When I came across Gracie Morbitzer’s website The Modern Saints a few years ago, I couldn’t stop looking at her art. It was near Christmastime, and suddenly I was face to face with the holy family as I’d never seen them before. They were a couple, laughing with their baby, all of them with rich brown complexions. They looked like real people, far from the stylized pictures I’d seen. Her art took my breath away. Suddenly these people whose stories I’d been reciting since I was tiny—playing Mary in a nativity play—slipped into sharper focus.
Morbitzer said she started her “Modern Saints” project with the goal of reimagining biblical figures as modern, everyday people, to “show us that we can all be saints, just like them.”
She is prolific, so there was much more of her work to discover as I dove into The Modern Saints. I find myself locking eyes with Mary Magdalene, a smile around her closed lips.
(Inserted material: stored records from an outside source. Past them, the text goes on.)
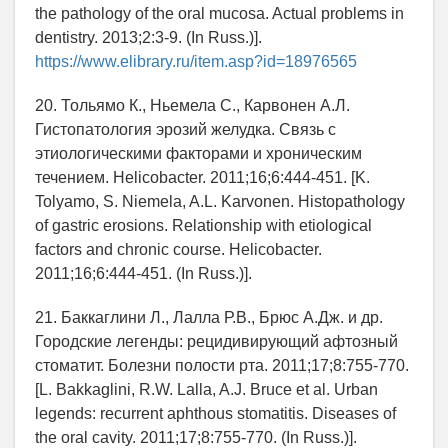
the pathology of the oral mucosa. Actual problems in
dentistry. 2013;2:3-9. (In Russ.)].
https://www.elibrary.ru/item.asp?id=18976565
20. Тольямо К., Ньемела С., Карвонен А.Л.
Гистопатология эрозий желудка. Связь с
этиологическими факторами и хроническим
течением. Helicobacter. 2011;16;6:444-451. [K.
Tolyamo, S. Niemela, A.L. Karvonen. Histopathology
of gastric erosions. Relationship with etiological
factors and chronic course. Helicobacter.
2011;16;6:444-451. (In Russ.)].
21. Баккаглини Л., Лалла Р.В., Брюс А.Дж. и др.
Городские легенды: рецидивирующий афтозный
стоматит. Болезни полости рта. 2011;17;8:755-770.
[L. Bakkaglini, R.W. Lalla, A.J. Bruce et al. Urban
legends: recurrent aphthous stomatitis. Diseases of
the oral cavity. 2011;17;8:755-770. (In Russ.)].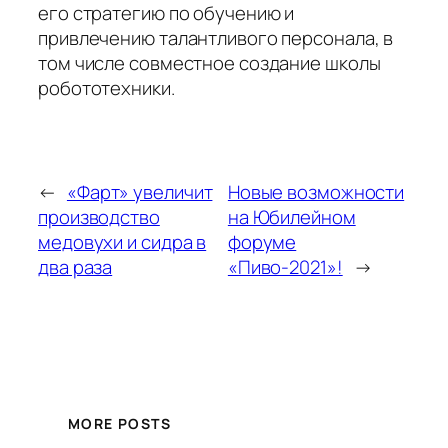
его стратегию по обучению и
привлечению талантливого персонала, в
том числе совместное создание школы
робототехники.
←
«Фарт» увеличит
Новые возможности
производство
на Юбилейном
медовухи и сидра в
форуме
два раза
«Пиво-2021»!
→
MORE POSTS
She has voluminous dark hair and a red headscarf. When I picture Mary Magdalene—one of the first at the tomb, the first to see Jesus resurrected—it’s this depiction I imagine now.
I see Mary and Elizabeth hugging, each holding ultrasound photos, in a piece called “Visitation.” I’m jarred out of complacency by these modern touches, but they can’t help but connect me as a mother to these two women who went before me. It’s one of the pieces I always display at Advent, an invitation to remember and ponder.
Morbitzer reimagines biblical figures as modern, everyday people, to “show us that we can all be saints, just like them.”
Peter has his hair swept back, tattoos on his shoulder. His bright blue eyes look into mine. I’m embarrassed to realize how I’ve pictured biblical scenes in my mind, populated with people who look like me, perhaps wearing bathrobes, as we did when we dressed up like figures from the Bible. How many times have I sermons about Peter, perhaps critiquing his rough-and-tumble ways or how he seems to put his foot in his mouth? Looking at this picture, I see a fisherman. He doesn’t seem overwhelmed by the way his life has been turned upside down, though he must be.
It’s easy to read through The Modern Saints quickly, looking for the names and stories I know the best, though there are many I’m less familiar with. I see a wary-looking Thomas, famously known for his doubt. But Morbitzer has painted him with something that looks like anger, as well as a hint of fear. He looks like someone trying to protect himself from losing still more.
I am wholly unprepared for Gabriel the archangel, shirtless with a jeweled breastplate. He is commanding, royal in appearance. If he were to appear before me, I’d fall to the ground in terror. The angels in my mind’s eye are all blond, wearing puffy white robes and carrying brass instruments. Gabriel is a revelation, terrifying and beautiful, adding an entirely new dimension to the stories I carry with me.
Perhaps my favorite print is of Madonna and the Christ child. Mary is wearing large gold hoops and jeans with ripped knees. Baby Jesus is laughing and touching her nose. Morbitzer takes something intangible and brings it up close, into my world.
The artist has painted another view of Mary, this time alone. She looks haggard and grief-stricken, the crucifixion all over her face. Both these pictures move me. Each holds a place in my mind.
If, like me, you could stand to challenge your mental pictures of biblical characters, spend some time with Morbitzer’s work. Let the artistry speak. Let the images change you. Let them shake up your faith.